-------- Given records
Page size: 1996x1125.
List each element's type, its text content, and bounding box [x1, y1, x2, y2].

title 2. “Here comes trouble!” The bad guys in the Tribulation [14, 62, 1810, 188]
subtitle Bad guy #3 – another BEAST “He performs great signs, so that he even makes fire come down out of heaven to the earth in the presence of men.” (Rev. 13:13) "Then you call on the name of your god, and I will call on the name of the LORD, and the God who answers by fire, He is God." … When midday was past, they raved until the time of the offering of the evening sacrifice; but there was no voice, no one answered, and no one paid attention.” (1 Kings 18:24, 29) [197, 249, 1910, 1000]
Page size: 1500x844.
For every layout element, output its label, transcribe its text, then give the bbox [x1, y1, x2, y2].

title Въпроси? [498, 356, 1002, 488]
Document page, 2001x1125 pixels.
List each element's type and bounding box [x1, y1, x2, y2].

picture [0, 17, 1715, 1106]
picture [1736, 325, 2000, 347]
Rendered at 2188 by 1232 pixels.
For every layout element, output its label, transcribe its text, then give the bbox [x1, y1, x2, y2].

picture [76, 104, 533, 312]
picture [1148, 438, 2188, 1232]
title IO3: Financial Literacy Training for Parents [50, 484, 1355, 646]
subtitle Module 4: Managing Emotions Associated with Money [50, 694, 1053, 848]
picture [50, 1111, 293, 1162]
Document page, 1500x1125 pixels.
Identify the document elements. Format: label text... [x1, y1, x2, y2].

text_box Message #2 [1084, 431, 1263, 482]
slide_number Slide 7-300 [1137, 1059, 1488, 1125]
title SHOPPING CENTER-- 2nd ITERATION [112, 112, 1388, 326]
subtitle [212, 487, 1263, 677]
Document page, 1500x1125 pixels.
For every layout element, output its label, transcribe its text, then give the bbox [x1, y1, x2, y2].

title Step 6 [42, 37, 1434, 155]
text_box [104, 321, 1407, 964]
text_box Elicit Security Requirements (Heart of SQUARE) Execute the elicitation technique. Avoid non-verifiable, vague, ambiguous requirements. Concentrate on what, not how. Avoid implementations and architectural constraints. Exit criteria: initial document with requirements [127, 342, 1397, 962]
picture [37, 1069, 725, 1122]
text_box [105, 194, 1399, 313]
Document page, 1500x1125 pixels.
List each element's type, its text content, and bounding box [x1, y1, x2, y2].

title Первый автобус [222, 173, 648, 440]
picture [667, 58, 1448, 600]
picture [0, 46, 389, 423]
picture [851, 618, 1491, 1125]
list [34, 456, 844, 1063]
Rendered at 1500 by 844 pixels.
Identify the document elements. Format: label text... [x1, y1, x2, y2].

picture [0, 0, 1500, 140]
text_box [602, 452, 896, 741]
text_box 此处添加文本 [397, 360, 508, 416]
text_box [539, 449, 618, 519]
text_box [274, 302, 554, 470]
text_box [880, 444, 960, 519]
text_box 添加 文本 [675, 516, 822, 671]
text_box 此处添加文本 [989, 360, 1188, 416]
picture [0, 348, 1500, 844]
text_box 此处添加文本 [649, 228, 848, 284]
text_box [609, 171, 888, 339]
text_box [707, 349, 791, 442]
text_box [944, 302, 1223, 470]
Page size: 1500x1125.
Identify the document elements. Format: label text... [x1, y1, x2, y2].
----------------
*Task description*:
Would you please repeat exactly the lines above, starting at the line with "List each element's type and" and stopping at the line with "Rendered at 1500 by 844 pixels.", both included?

*Solution to this task*:
List each element's type and bounding box [x1, y1, x2, y2].

picture [0, 17, 1715, 1106]
picture [1736, 325, 2000, 347]
Rendered at 2188 by 1232 pixels.
For every layout element, output its label, transcribe its text, then give the bbox [x1, y1, x2, y2].

picture [76, 104, 533, 312]
picture [1148, 438, 2188, 1232]
title IO3: Financial Literacy Training for Parents [50, 484, 1355, 646]
subtitle Module 4: Managing Emotions Associated with Money [50, 694, 1053, 848]
picture [50, 1111, 293, 1162]
Document page, 1500x1125 pixels.
Identify the document elements. Format: label text... [x1, y1, x2, y2].

text_box Message #2 [1084, 431, 1263, 482]
slide_number Slide 7-300 [1137, 1059, 1488, 1125]
title SHOPPING CENTER-- 2nd ITERATION [112, 112, 1388, 326]
subtitle [212, 487, 1263, 677]
Document page, 1500x1125 pixels.
For every layout element, output its label, transcribe its text, then give the bbox [x1, y1, x2, y2].

title Step 6 [42, 37, 1434, 155]
text_box [104, 321, 1407, 964]
text_box Elicit Security Requirements (Heart of SQUARE) Execute the elicitation technique. Avoid non-verifiable, vague, ambiguous requirements. Concentrate on what, not how. Avoid implementations and architectural constraints. Exit criteria: initial document with requirements [127, 342, 1397, 962]
picture [37, 1069, 725, 1122]
text_box [105, 194, 1399, 313]
Document page, 1500x1125 pixels.
List each element's type, its text content, and bounding box [x1, y1, x2, y2].

title Первый автобус [222, 173, 648, 440]
picture [667, 58, 1448, 600]
picture [0, 46, 389, 423]
picture [851, 618, 1491, 1125]
list [34, 456, 844, 1063]
Rendered at 1500 by 844 pixels.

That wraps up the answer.